Requirements: Please render the data below as a Markdown table with the columns Row and Line, giving each non-blank line its own numbered row. Leave the pictures out.

Collection entries:
>> start

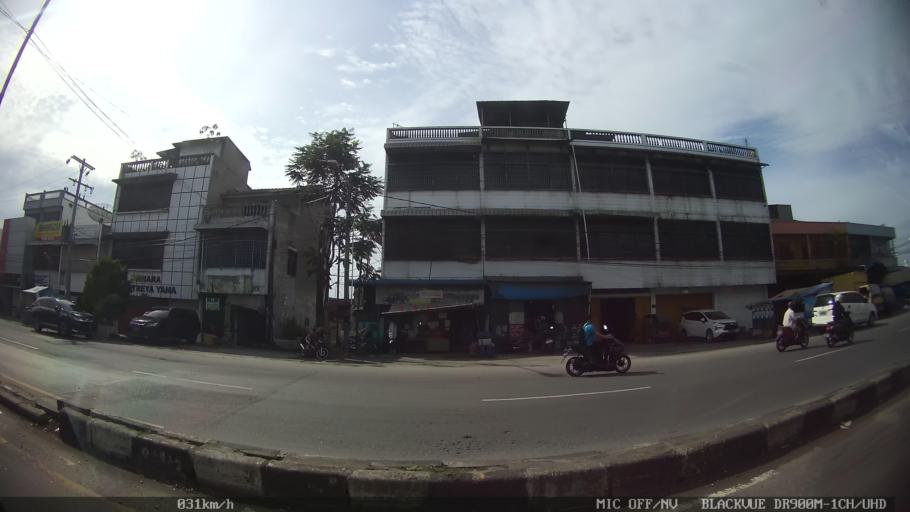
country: ID
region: North Sumatra
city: Medan
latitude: 3.6270
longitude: 98.6668
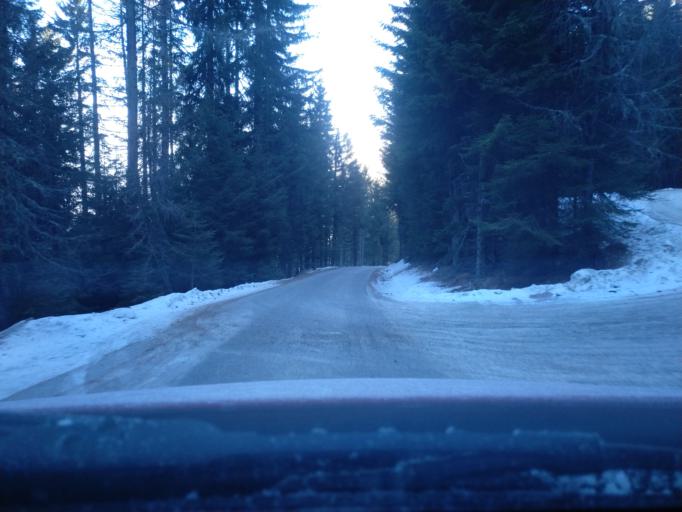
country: AT
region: Carinthia
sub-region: Politischer Bezirk Villach Land
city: Arriach
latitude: 46.7059
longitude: 13.9010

>> end

Solved problem:
| Row | Line |
|---|---|
| 1 | country: ID |
| 2 | region: North Sumatra |
| 3 | city: Medan |
| 4 | latitude: 3.6270 |
| 5 | longitude: 98.6668 |
| 6 | country: AT |
| 7 | region: Carinthia |
| 8 | sub-region: Politischer Bezirk Villach Land |
| 9 | city: Arriach |
| 10 | latitude: 46.7059 |
| 11 | longitude: 13.9010 |